Generating intrinsic rewards to address the sparse reward problem of RL

Z. Gao et al., Self-Supervised Exploration via Temporal Inconsistency in Reinforcement Learning, IEEE Transactions on Artificial Intelligence, vol. 5, no. 11, pp. 5530-5539, Nov. 2024, DOI: 10.1109/TAI.2024.3413692.

In sparse extrinsic reward settings, reinforcement learning remains a challenge despite increasing interest in this field. Existing approaches suggest that intrinsic rewards can alleviate issues caused by reward sparsity. However, many studies overlook the critical role of temporal information, essential for human curiosity. This article introduces a novel intrinsic reward mechanism inspired by human learning processes, where curiosity is evaluated by comparing current observations with historical knowledge. Our method involves training a self-supervised prediction model, periodically saving snapshots of the model parameters, and employing the nuclear norm to assess the temporal inconsistency between predictions from different snapshots as intrinsic rewards. Additionally, we propose a variational weighting mechanism to adaptively assign weights to the snapshots, enhancing the model’s robustness and performance. Experimental results across various benchmark environments demonstrate the efficacy of our approach, which outperforms other state-of-the-art methods without incurring additional training costs and exhibits higher noise tolerance. Our findings indicate that leveraging temporal information in intrinsic rewards can significantly improve exploration performance, motivating future research to develop more robust and accurate reward systems for reinforcement learning.

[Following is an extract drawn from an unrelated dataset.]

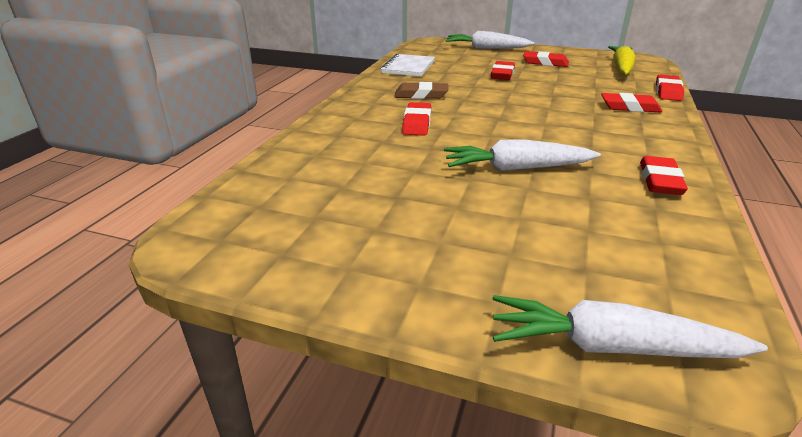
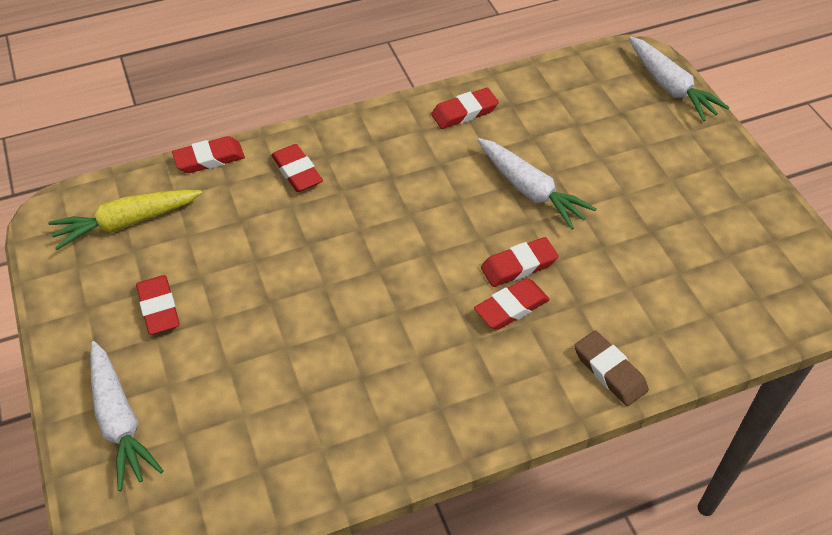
camera: 130 degrees left, 20 degrees up
(408, 67) = (320, 456): white notebook -> none
(421, 95) = (425, 359): brown eraser -> brown eraser (610, 371)
(502, 74) = (261, 326): red eraser -> red eraser (519, 266)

Using multiple data with diverse fidelities to provide surrogate simulations through GPs

Ben Yang, Boyi Chen, Yanbin Liu, Jinbao Chen, Gaussian process fusion method for multi-fidelity data with heterogeneity distribution in aerospace vehicle flight dynamics, Engineering Applications of Artificial Intelligence, Volume 138, Part A, 2024, DOI: 10.1016/j.engappai.2024.109228.

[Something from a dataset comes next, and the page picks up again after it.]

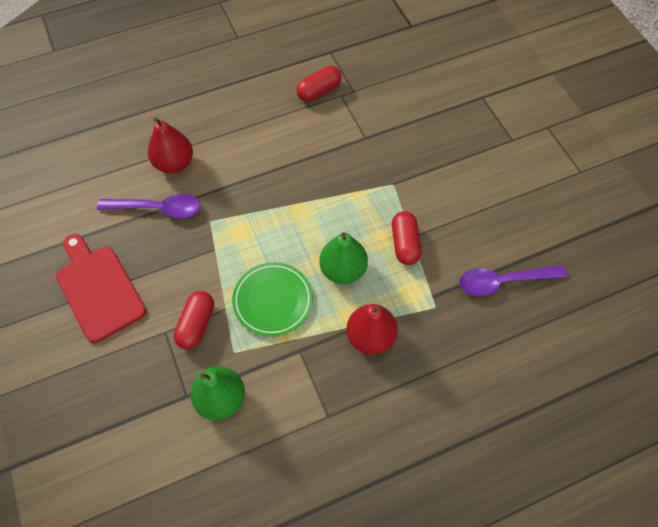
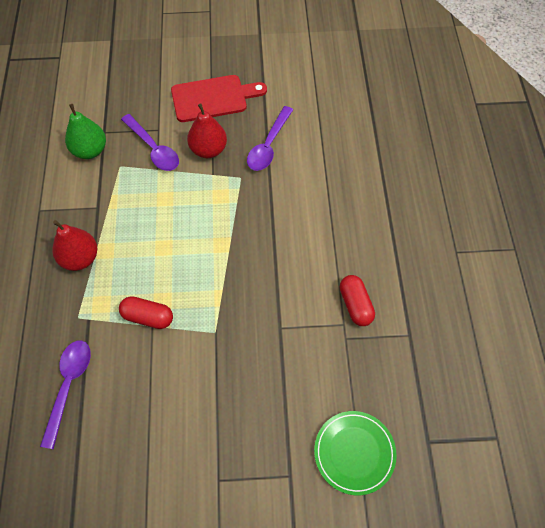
camera: 110 degrees right, 0 degrees up
(174, 163) = (310, 165): red pear -> red pear (208, 150)
(196, 325) = (154, 149): red capsule -> purple spoon
(273, 300) = (147, 201): green plate -> green plate (354, 453)
(343, 270) = (148, 259): green pear -> none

In the engineering design of aerospace vehicles, design data at different stages exhibit hierarchical and heterogeneous distribution characteristics. Specifically, high-fidelity design data (such as from computational fluid dynamics simulations and flight tests) are costly and time-consuming to obtain. Moreover, the limited high-precision samples that are acquired often fail to cover the entire design space, resulting in a distribution characterized by small sample sizes. A critical challenge in data-driven modeling is efficiently fusing low-fidelity data with limited heterogeneous high-fidelity data to improve model accuracy and predictive performance. In response to this challenge, this paper introduces a Gaussian process fusion method for multi-fidelity data, founded on distribution characteristics. Multi-fidelity data are represented as intermediate surrogates using Gaussian processes, identifying heteroscedastic noise properties and deriving posterior distributions. The fusion is then treated as an optimization problem for prediction variance, using K-nearest neighbors and spatial clustering to determine optimal weights, which are adaptively adjusted based on sample density. These weights are adaptively adjusted based on the sample density to strengthen the local modeling behavior. The paper concludes with a comparative analysis, evaluating the proposed method against other conventional approaches using numerical cases and an aerodynamic prediction scenario for aerospace vehicles. A comparative analysis shows that the proposed method improves global modeling accuracy by 45% and reduces the demand for high-fidelity samples by over 40% compared to traditional methods. Applied in aerospace design, the method effectively merges multi-source data, establishing a robust hypersonic aerodynamic database while controlling modeling costs and demonstrating robustness to sample distribution.